(DOCUMENT SECTION)

She is a graduate of the National Cadet Corps, a trained classical dancer, and a visual artist. Her art has been recognised by institutions including the Lalit Kala Akademi and the Sir J. J. School of Art. Vishwakarma is also the founder of Neuronova, an initiative focused on redefining societal perceptions of neurodivergence and promoting awareness of conditions including ADHD.

== Pageantry ==
=== Miss Universe India 2024 ===
In 2024, Vishwakarma won Miss Universe Rajasthan and went on to represent her state at Miss Universe India 2024, held on 22 September in Jaipur. She reached the top 20 and the top five for the "Best in Speech" award. As Miss Universe Rajasthan, she represented India at the BIMSTEC Sewocon, organised under the aegis of the Ministry of External Affairs.

(ACTIVITY 1) Rewrite everything from "She is a graduate" down to "conditions including ADHD." in the text about Vishwakarma, putting "painter" in place of "visual artist".
(ACTIVITY 2) According to the text about Vishwakarma, where and on what date was Miss Universe India 2024 held?

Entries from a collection
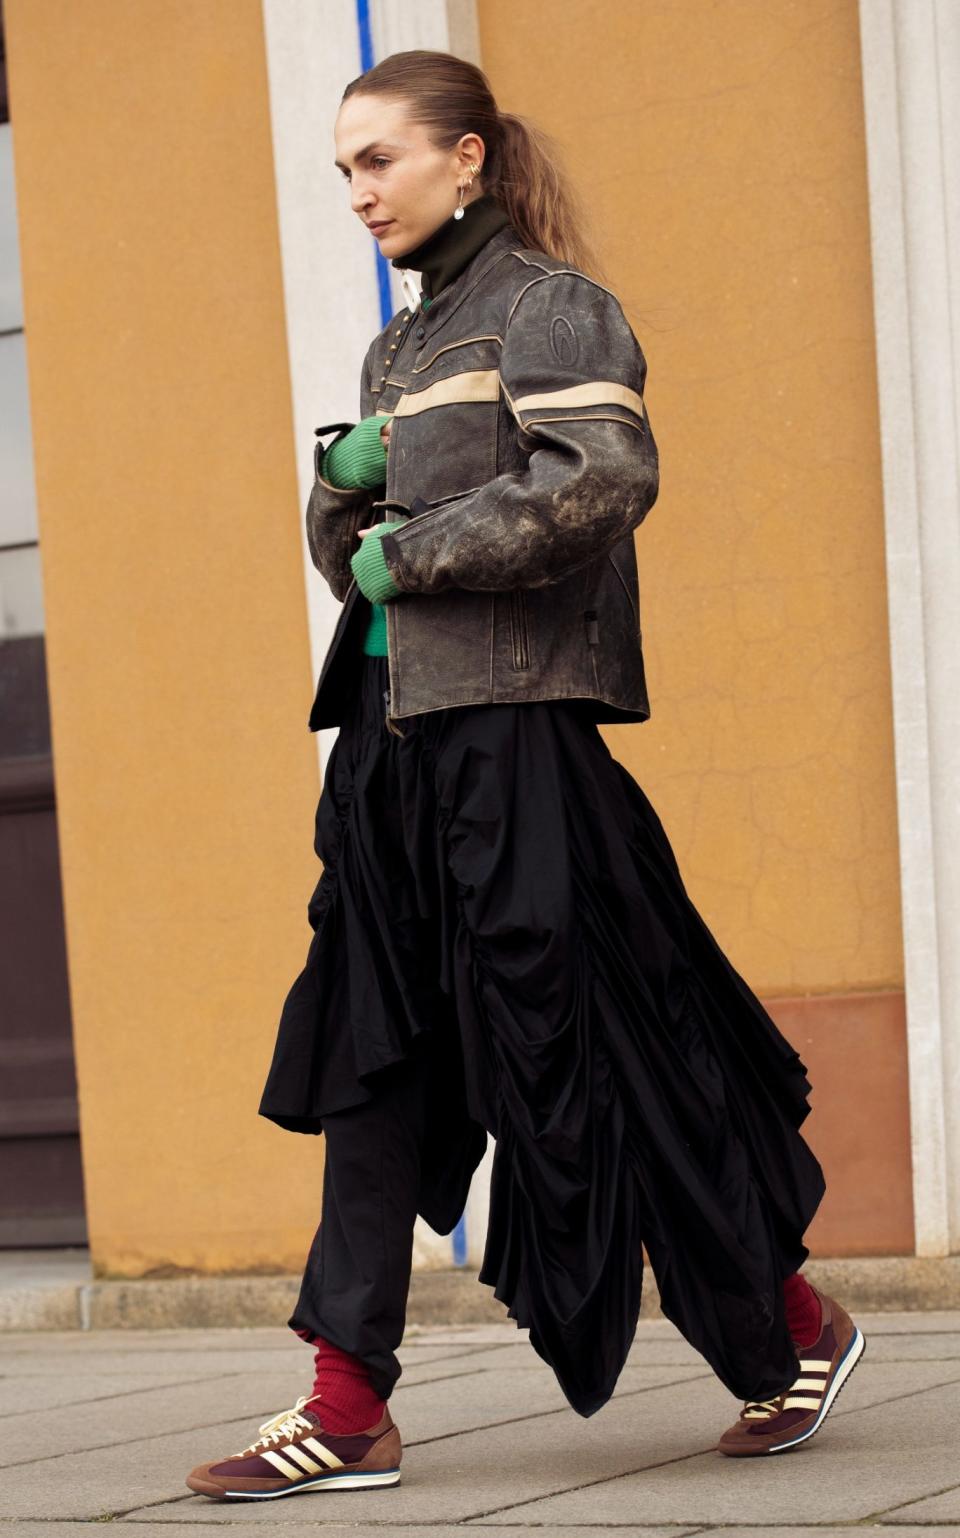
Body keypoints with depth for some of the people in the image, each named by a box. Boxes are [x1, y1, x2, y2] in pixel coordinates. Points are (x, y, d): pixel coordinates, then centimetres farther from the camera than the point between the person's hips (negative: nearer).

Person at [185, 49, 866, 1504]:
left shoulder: (546, 304, -4)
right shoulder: (401, 347, 20)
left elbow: (609, 473, -20)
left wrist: (415, 550, -15)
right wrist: (343, 479, 2)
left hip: (516, 729, -8)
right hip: (395, 732, 8)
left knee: (587, 1043, -4)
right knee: (372, 1052, 3)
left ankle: (793, 1323, 14)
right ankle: (347, 1407, 4)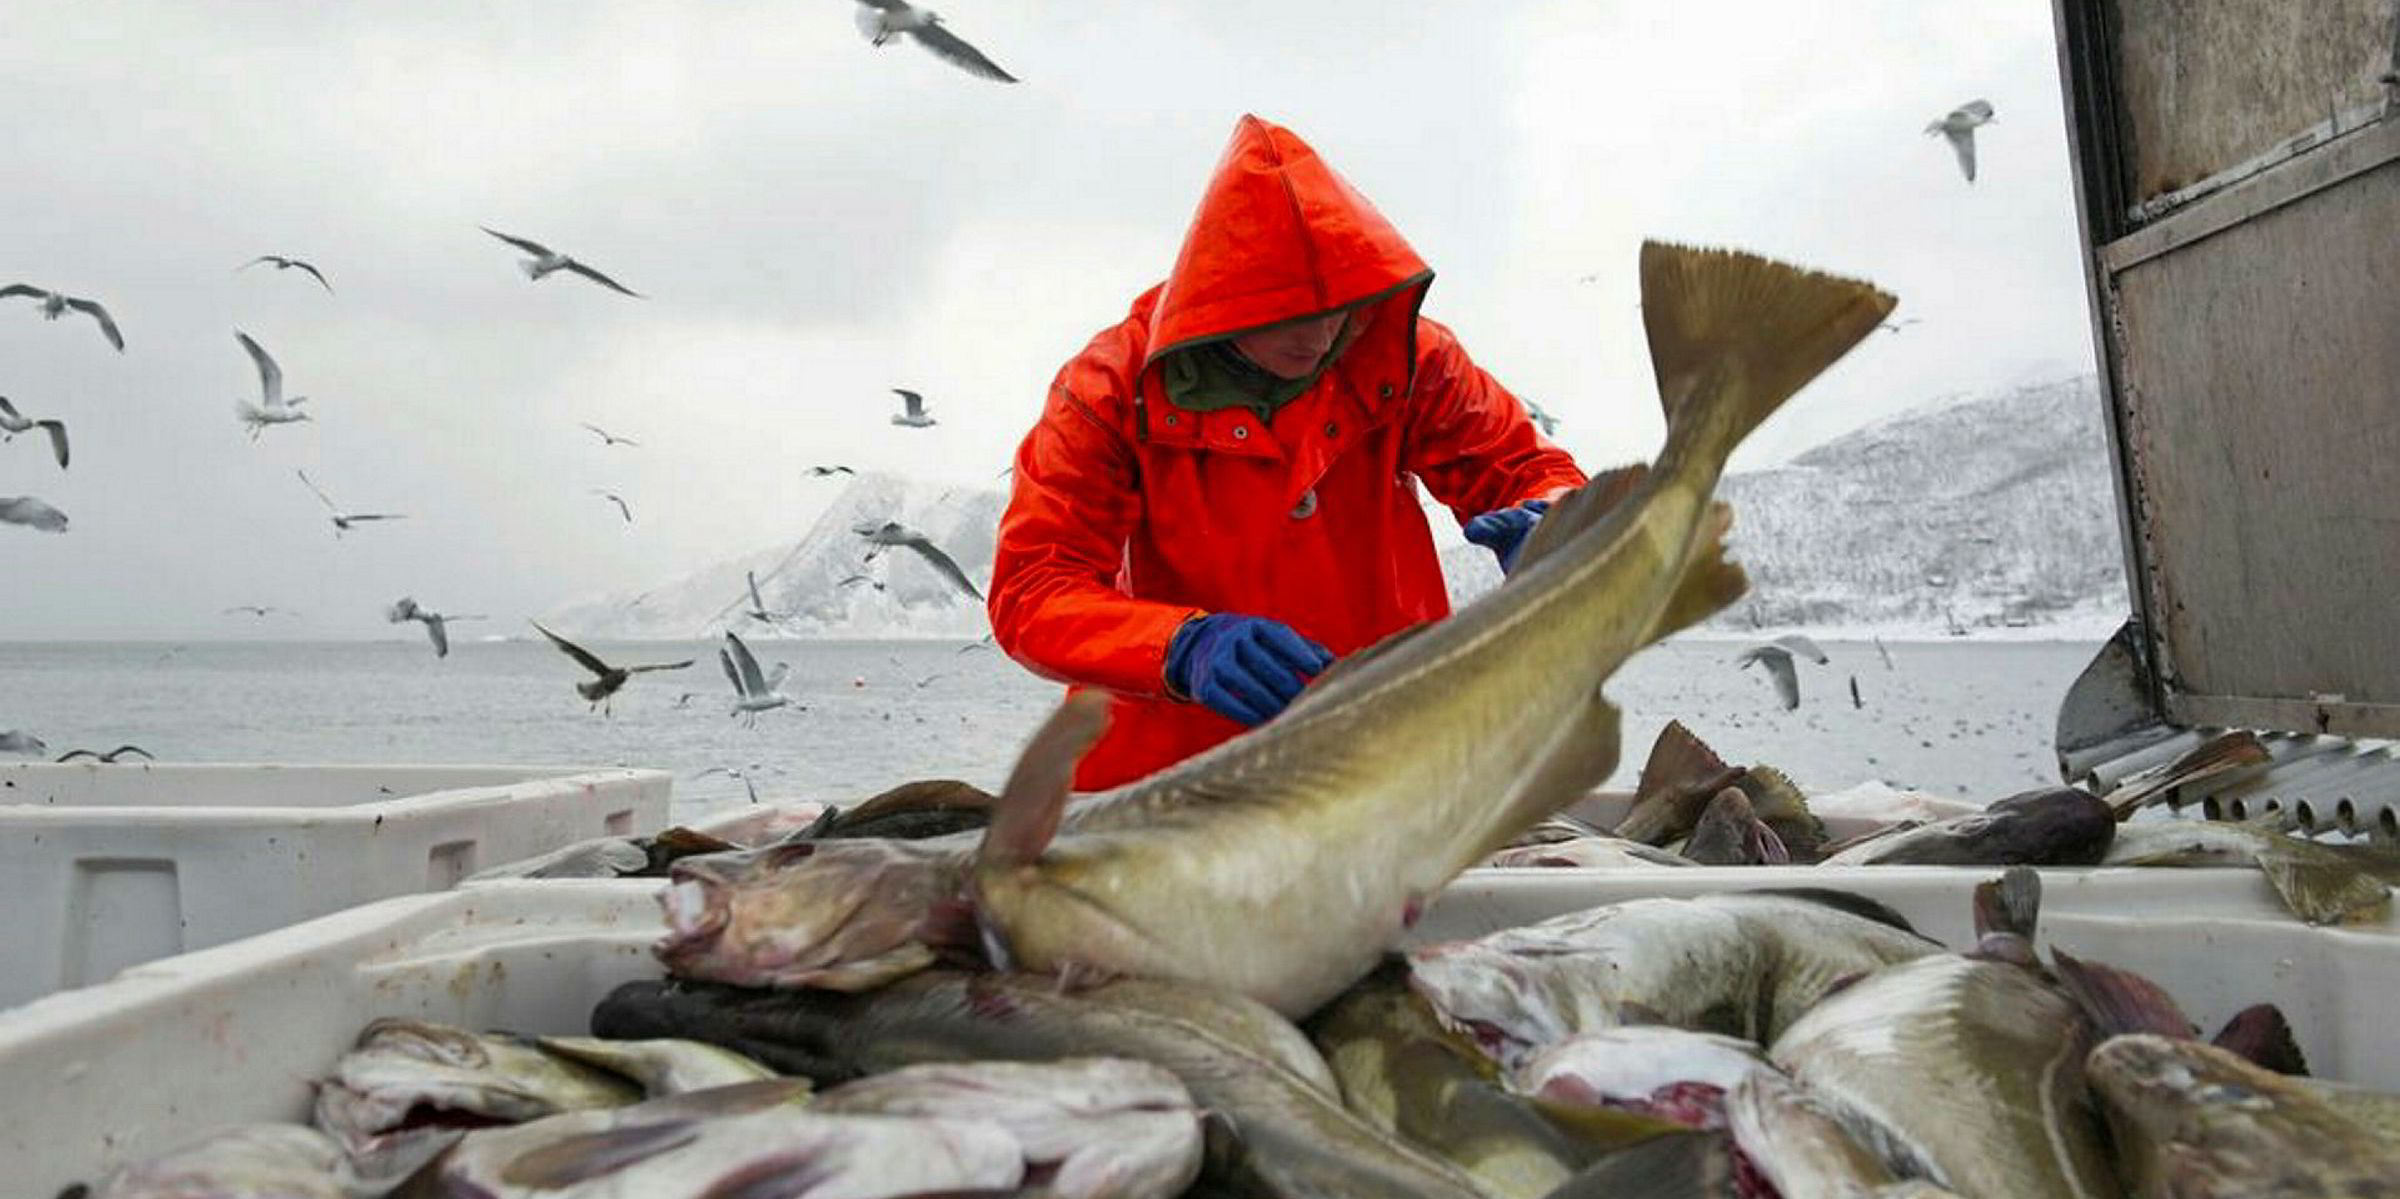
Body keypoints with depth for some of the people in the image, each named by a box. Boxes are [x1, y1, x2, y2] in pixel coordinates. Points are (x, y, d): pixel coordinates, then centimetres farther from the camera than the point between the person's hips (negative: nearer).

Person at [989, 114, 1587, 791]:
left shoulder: (1402, 358, -2)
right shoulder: (1113, 391, -8)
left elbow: (1526, 467, 10)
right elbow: (1030, 592, -14)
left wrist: (1547, 530, -17)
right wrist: (1185, 648, -34)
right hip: (1176, 756, -1)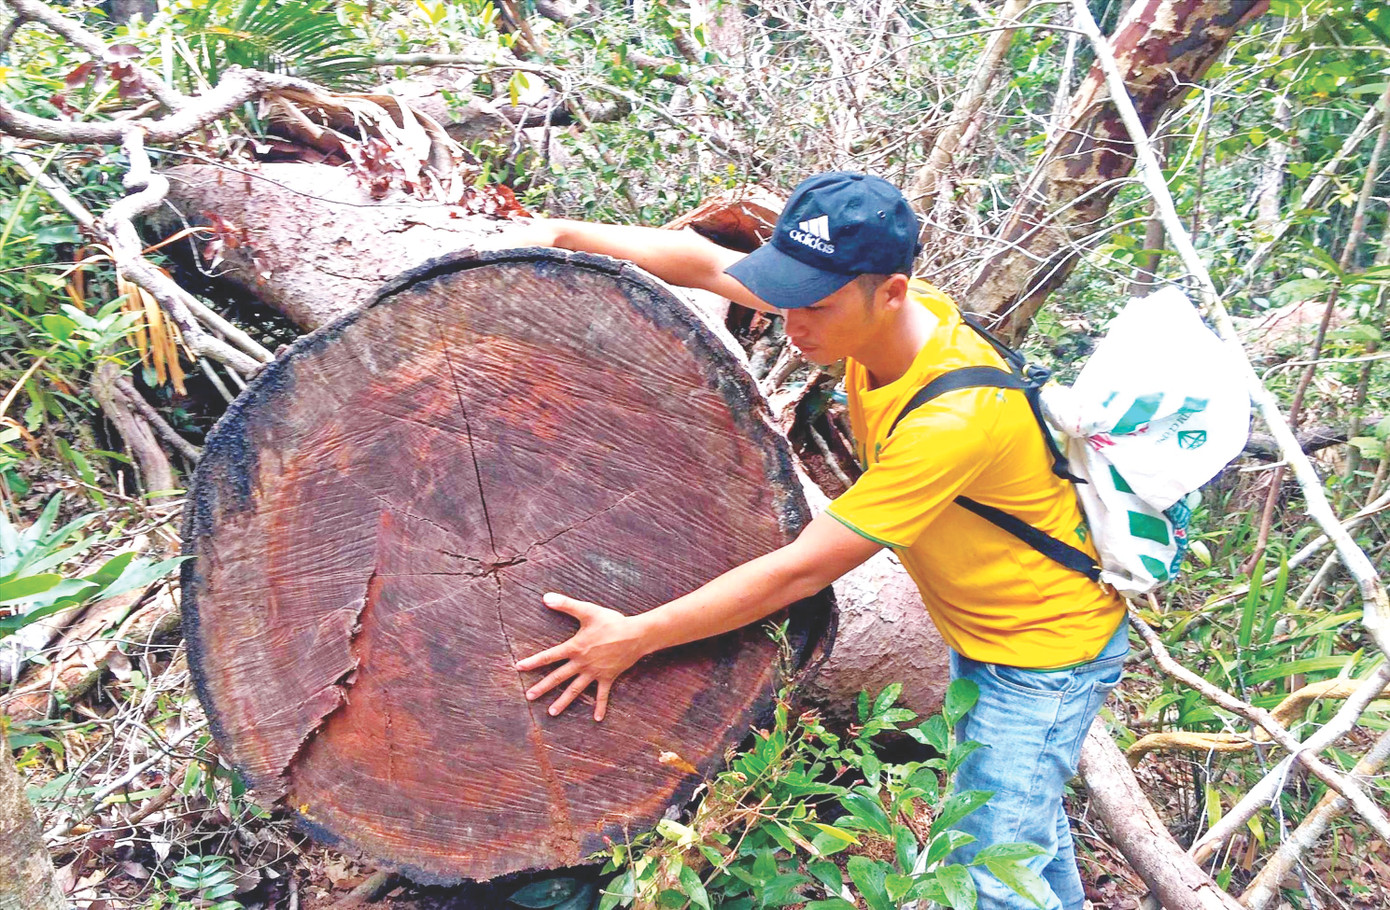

(EXERCISE OUTPUT 1)
She is a graduate of the National Cadet Corps, a trained classical dancer, and a painter. Her art has been recognised by institutions including the Lalit Kala Akademi and the Sir J. J. School of Art. Vishwakarma is also the founder of Neuronova, an initiative focused on redefining societal perceptions of neurodivergence and promoting awareness of conditions including ADHD.

(EXERCISE OUTPUT 2) In Jaipur, on 22 September.